Petrol-İş Sendikası Kadın Servisi'nin de içinde olduğu Sendikal Güç Birliği Platformu Kadın Koordinasyonu’nun 9 Mart 2013 tarihinde Belediye-İş’in Aksaray’daki İstanbul Şubeleri Binası toplantı salonunda gerçekleştirdikleri 1. Kadın Emeği Çalıştayı, sendikalardan, emek ve meslek örgütlerinden, kadın hareketinden ve akademi dünyasından kadınları bir araya getirdi.
Toplam üç oturumdan oluşan çalıştayın açılış sunumunu “Sendikalarda Farklı Bir Kadın Örgütlenmesi Deneyimi: Sendikal Güç Birliği Platformu Kadın Koordinasyonu” başlığıyla Selgin Zırhlı Kaplan ve Tülin Çelik yaptı. Selgin Zırhlı Kaplan, 25 Kasım 2011 tarihinde kadına yönelik şiddetle mücadele günü için “Eşit, adil, özgür bir yaşam için kadına yönelik şiddete son” sloganı etrafında, farklı sendikalardan kadınların, kadın hareketinin eylem biçimlerini çağrıştıran şekilde bir kampanyayla bir araya geldiklerini belirtti. Bir haftalık kampanyadan sonra birlikteliğin sürdürülmesine karar verdiklerini, o tarihten beri birlikte çalıştıklarını söyledi.
Kadın Koordinasyonu’nun benzer örgütlenmelerden farklı olarak Sendikal Güç Birliği Platformu’na lojistik destek amacıyla kurulmadığını; gündemini kendisinin belirlediğini; cinsiyet ezilmesi temelli politika yaptığını ve birliğin kadın politikasını oluşturmaya çalıştığın belirtti. Sunumun ikinci bölümünde Tülin Çelik, kadın koordinasyonunun bugüne dek yürüttüğü kampanyalar, etkinlikler ve çalışmalar hakkında bilgi verdi.

§ Görev 1:
Alıntıya göre aşağıdaki soruları yanıtlayın:
(a) 1. Kadın Emeği Çalıştayı hangi tarihte gerçekleştirildi?
(b) Çalıştay toplam kaç oturumdan oluştu?
(c) Sunumun ikinci bölümünde kadın koordinasyonunun kampanyaları hakkında bilgiyi kim verdi?
§ Görev 2: Alıntının "Toplam üç oturumdan" sözcüklerini içeren yerden başlayan kısmını tekrarlayın; "birlikte çalıştıklarını söyledi." sözcüklerinden sonra durun ve hiçbir değişiklik yapmayın.

§ Kayıtlar:
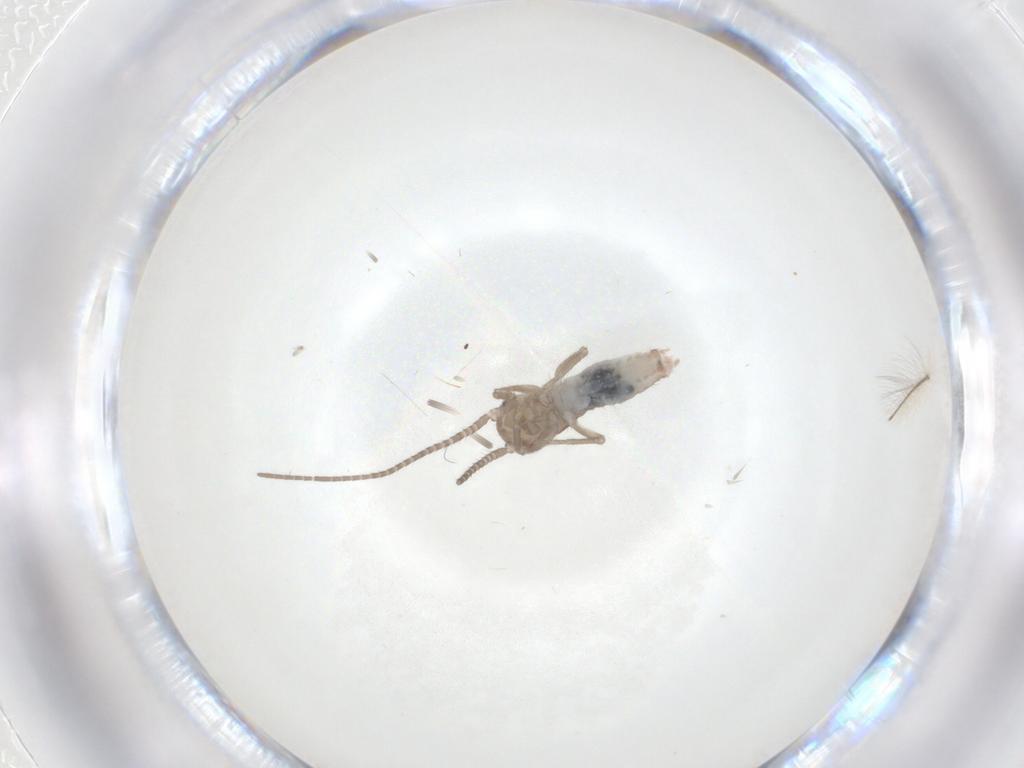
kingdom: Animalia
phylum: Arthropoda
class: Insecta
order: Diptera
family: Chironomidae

---

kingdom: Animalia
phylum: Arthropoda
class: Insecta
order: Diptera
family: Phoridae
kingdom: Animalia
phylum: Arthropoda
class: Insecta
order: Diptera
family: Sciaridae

§ Tam Yanıt 1:
(a) 9 Mart 2013
(b) Üç oturum
(c) Tülin Çelik

§ Tam Yanıt 2:
Toplam üç oturumdan oluşan çalıştayın açılış sunumunu “Sendikalarda Farklı Bir Kadın Örgütlenmesi Deneyimi: Sendikal Güç Birliği Platformu Kadın Koordinasyonu” başlığıyla Selgin Zırhlı Kaplan ve Tülin Çelik yaptı. Selgin Zırhlı Kaplan, 25 Kasım 2011 tarihinde kadına yönelik şiddetle mücadele günü için “Eşit, adil, özgür bir yaşam için kadına yönelik şiddete son” sloganı etrafında, farklı sendikalardan kadınların, kadın hareketinin eylem biçimlerini çağrıştıran şekilde bir kampanyayla bir araya geldiklerini belirtti. Bir haftalık kampanyadan sonra birlikteliğin sürdürülmesine karar verdiklerini, o tarihten beri birlikte çalıştıklarını söyledi.